> [Your goal]: Go over the lines below, and when one contains the word "Volker", copy it.

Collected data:
—————
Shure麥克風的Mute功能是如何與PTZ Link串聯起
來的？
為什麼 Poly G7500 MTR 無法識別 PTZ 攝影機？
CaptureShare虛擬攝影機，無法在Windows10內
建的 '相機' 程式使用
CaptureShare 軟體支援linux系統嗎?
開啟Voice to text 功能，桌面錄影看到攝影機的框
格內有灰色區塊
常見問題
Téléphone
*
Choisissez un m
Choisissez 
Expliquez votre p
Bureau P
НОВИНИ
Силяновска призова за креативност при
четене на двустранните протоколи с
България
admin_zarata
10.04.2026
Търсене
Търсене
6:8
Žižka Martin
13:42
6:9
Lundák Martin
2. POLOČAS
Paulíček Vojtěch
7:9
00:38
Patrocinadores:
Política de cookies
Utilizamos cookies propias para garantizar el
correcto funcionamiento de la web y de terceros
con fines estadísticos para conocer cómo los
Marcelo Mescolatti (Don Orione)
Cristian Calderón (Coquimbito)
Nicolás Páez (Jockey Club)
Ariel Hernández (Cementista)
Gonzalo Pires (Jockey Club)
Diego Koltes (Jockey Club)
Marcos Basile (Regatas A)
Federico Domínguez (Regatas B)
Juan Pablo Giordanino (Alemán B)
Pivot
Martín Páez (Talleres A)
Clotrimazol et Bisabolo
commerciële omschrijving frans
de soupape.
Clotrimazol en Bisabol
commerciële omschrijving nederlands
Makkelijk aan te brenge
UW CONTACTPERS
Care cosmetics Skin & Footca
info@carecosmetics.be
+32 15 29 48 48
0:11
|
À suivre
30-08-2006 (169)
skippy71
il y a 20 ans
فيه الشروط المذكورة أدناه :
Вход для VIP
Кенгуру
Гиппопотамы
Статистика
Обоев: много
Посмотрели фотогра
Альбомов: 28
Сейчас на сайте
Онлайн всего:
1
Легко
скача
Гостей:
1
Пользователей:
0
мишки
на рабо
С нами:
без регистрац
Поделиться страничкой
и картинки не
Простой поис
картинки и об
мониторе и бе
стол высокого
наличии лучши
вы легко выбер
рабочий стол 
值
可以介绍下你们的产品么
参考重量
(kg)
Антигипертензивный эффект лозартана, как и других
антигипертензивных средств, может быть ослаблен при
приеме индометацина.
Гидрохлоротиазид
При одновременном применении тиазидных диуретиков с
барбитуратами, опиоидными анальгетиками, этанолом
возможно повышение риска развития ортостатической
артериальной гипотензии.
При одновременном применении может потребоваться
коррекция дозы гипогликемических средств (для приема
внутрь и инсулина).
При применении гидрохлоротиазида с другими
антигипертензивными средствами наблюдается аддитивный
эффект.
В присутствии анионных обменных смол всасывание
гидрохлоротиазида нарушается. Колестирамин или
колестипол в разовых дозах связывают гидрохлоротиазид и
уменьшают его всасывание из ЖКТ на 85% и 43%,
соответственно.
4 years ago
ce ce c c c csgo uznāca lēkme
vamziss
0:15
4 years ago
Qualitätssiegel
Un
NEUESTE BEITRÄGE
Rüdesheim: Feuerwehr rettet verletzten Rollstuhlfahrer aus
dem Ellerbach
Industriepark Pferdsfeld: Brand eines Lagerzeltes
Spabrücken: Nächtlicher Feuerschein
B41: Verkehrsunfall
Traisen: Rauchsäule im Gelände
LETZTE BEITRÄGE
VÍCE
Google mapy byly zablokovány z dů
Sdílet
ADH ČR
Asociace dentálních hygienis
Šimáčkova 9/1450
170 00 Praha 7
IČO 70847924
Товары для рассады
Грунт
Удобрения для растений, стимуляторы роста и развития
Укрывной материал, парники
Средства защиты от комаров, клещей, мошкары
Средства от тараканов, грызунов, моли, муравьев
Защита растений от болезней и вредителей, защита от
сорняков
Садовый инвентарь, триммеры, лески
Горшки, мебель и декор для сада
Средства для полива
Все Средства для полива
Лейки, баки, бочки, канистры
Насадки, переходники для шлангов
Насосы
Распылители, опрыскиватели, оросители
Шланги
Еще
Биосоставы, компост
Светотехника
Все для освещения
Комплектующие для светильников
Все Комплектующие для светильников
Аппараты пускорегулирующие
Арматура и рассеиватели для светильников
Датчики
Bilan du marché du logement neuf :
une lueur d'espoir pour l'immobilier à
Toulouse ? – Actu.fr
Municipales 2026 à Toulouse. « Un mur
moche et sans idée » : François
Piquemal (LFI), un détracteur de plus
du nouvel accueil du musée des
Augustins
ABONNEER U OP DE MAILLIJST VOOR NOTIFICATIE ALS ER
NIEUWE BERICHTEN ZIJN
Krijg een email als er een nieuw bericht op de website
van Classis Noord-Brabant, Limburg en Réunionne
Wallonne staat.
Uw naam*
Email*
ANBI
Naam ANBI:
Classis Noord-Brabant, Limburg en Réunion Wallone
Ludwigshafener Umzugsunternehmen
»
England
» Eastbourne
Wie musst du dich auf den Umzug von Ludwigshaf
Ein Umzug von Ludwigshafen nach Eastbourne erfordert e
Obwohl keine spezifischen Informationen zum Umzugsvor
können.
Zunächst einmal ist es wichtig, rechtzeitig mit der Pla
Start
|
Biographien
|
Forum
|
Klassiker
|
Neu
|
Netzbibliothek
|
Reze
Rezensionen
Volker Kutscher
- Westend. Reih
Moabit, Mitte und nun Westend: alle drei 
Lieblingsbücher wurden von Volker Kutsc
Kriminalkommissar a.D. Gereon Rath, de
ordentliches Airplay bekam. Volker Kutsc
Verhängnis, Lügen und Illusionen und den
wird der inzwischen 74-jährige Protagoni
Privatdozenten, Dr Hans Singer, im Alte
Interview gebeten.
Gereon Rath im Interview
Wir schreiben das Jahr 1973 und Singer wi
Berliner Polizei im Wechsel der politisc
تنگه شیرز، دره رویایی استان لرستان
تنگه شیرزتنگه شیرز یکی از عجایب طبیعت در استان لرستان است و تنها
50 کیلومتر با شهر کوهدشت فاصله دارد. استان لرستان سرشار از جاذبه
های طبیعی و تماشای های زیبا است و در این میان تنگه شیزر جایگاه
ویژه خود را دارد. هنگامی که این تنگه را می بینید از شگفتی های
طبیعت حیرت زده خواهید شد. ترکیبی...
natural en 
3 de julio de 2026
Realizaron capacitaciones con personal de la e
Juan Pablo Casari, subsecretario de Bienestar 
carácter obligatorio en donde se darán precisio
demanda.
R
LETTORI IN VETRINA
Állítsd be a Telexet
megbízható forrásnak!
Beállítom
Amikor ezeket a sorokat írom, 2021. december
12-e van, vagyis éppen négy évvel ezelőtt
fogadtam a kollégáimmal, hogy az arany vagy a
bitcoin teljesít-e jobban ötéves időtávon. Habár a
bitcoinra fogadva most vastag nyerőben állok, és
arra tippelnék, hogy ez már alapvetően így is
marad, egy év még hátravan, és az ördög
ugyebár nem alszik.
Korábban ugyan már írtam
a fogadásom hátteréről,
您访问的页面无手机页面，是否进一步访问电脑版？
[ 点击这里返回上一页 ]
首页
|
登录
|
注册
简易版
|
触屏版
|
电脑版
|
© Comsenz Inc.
—————
> [Your solution]:
Volker Kutscher
Lieblingsbücher wurden von Volker Kutsc
ordentliches Airplay bekam. Volker Kutsc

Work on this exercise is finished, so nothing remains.